The Haredim see themselves as the “surviving remnant” — the authentic Jews who were not swept up by the waves of modernity, secularism, and nationalism. and therefore stand apart from the broader Jewish public. They maintain a separate and parallel system of public institutions alongside those of the broader Jewish and Israeli society — not only schools and synagogues, but also free-loan societies and charitable welfare organizations. Their fundamental ideological position is that they are “in exile among Jews,” to use the title of a famous article by one of their leaders in Poland, Nathan Birnbaum (1864-1937).
The Haredi parties have been part of Likud-led coalitions for nearly 50 years, since Menachem Begin’s political upheaval in 1977. Over the years, Likud essentially invited the Haredim to abandon their oppositional stance and join the broad right-wing coalition of traditionalists, religious Zionists, and Haredim — the “coalition of believers,” as Shimon Riklin calls it.

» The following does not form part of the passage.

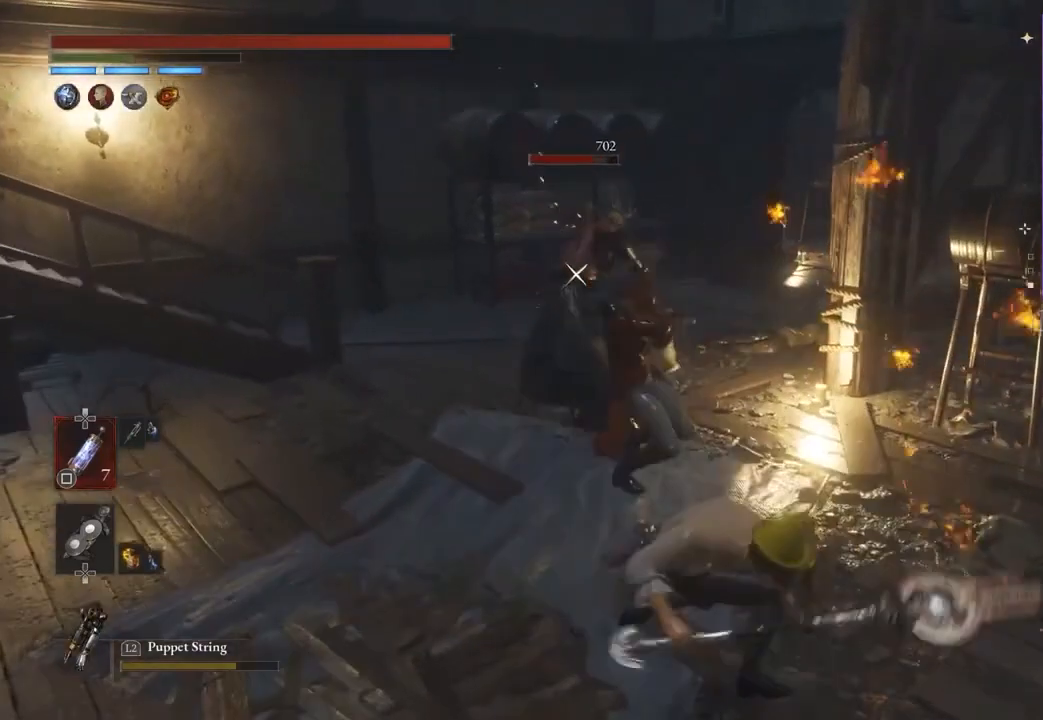
{"buttons": [], "left_stick": "down", "right_stick": "center", "events": [[267, "left_stick", "down-left"], [333, "R2", "up"], [367, "left_stick", "down"], [433, "R1", "down"], [500, "R1", "up"]]}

The Haredim responded that they were willing to do so, but only if their most basic and important interests were safeguarded. These included a complete exemption from military service for all Haredi men devoted to full-time Torah study. For a time, such a demand was politically untenable, due to the presence in Likud coalitions of secular (Yisrael Beiteinu) or centrist (Yesh Atid) parties. Yet there was an expectation that with the rise of “full right-wing” governments, a Haredi draft exemption law might finally pass. Of course, that has not happened, and Netanyahu has essentially stalled them for two years.

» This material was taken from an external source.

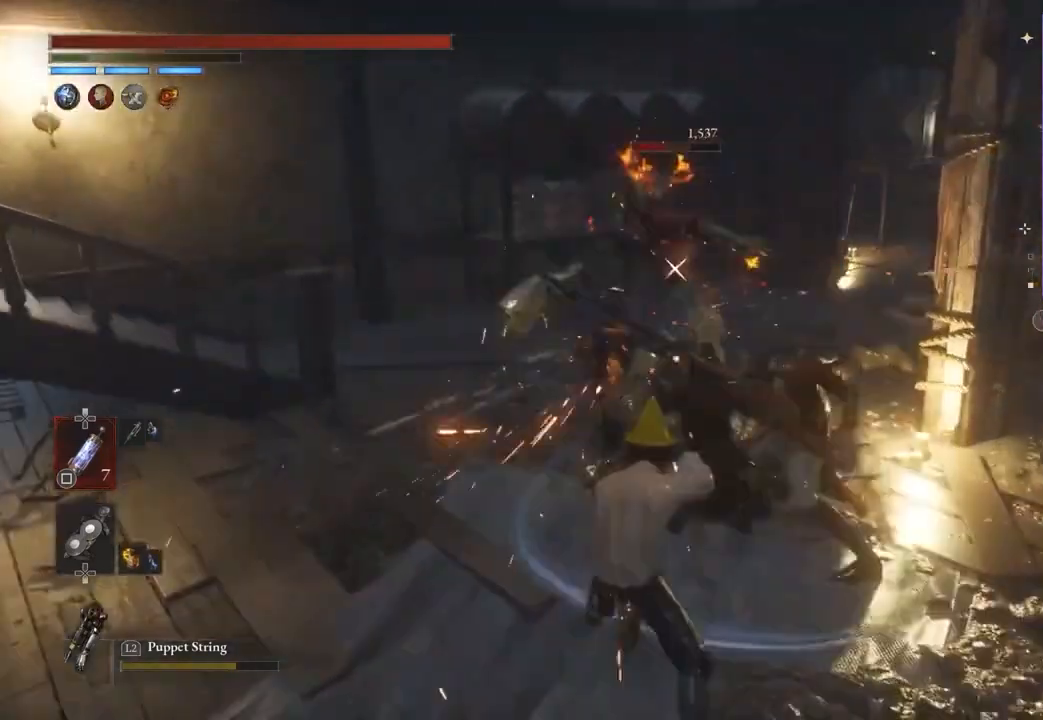
{"buttons": [], "left_stick": "down", "right_stick": "center", "events": []}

What is important is not only that it didn’t happen, but that the Haredi leadership is increasingly convinced it cannot happen. They understand that it is not the politicians who are the problem, but rather Israeli society itself — including Religious Zionists and Likud supporters — who oppose such a move. In other words, they now understand that they are returning to an oppositional relationship with the broader Israeli society. This is a script they know well — one could say it is their foundational script. In such a scenario, the Haredim will once again be in the opposition, as they were for decades before 1977. They will be in the opposition because they fundamentally oppose the Zionist framework of the State of Israel, and they recognize that a Zionist state has, in essence, no place for Haredi society and its values. That is to say, the radical Haredi leadership is prepared — and perhaps even desires — to return to the opposition.
Naturally, such a move would have consequences, as commentators have noted, but it is not clear that these consequences are decisive. Aryeh Deri (Shas) does not want to bring down a right-wing government. But it is doubtful whether this matters to Rabbis Lando and Hirsch or to the Gur Rebbe For them, right and left are almost indistinguishable — both comprise Jews who have abandoned the Torah path and joined the false ideology of Zionism. True, they will lose significant funding. Yet even this may not trouble them much.

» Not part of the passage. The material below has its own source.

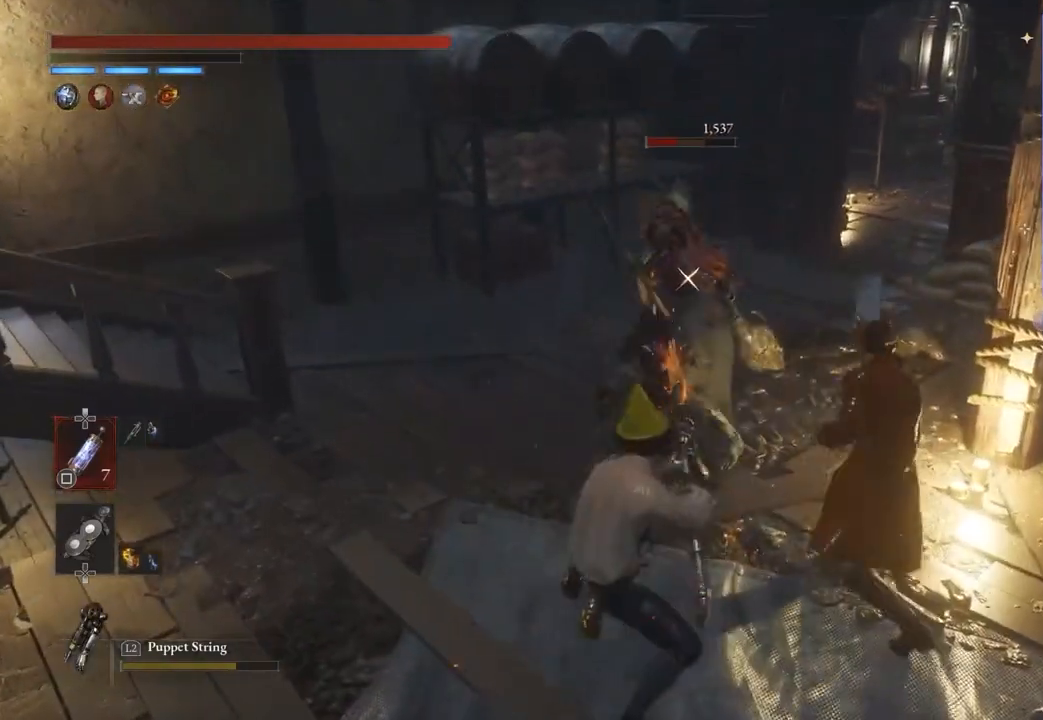
{"buttons": [], "left_stick": "down", "right_stick": "center", "events": []}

The Haredi society in Israel is fundamentally elitist. It was originally meant to include only those willing to dedicate their lives to Torah study out of self-sacrifice, while living materially modest lives — along with their families. Over the years, the Haredi population expanded, and with it came increased political influence and a flow of public funding. It is quite possible that the Haredi leadership is now prepared to return to the old model — higher quality in exchange for lower quantity.
It is hard to imagine that elderly rabbis and rebbes are bothered by Haredi families not going out to cafés on Saturday nights or taking vacations abroad. Nor would it trouble them if the “modern Haredim” were to leave the community. What matters is that the “surviving remnant” will remain — the faithful of Israel loyal to the path of their forefathers.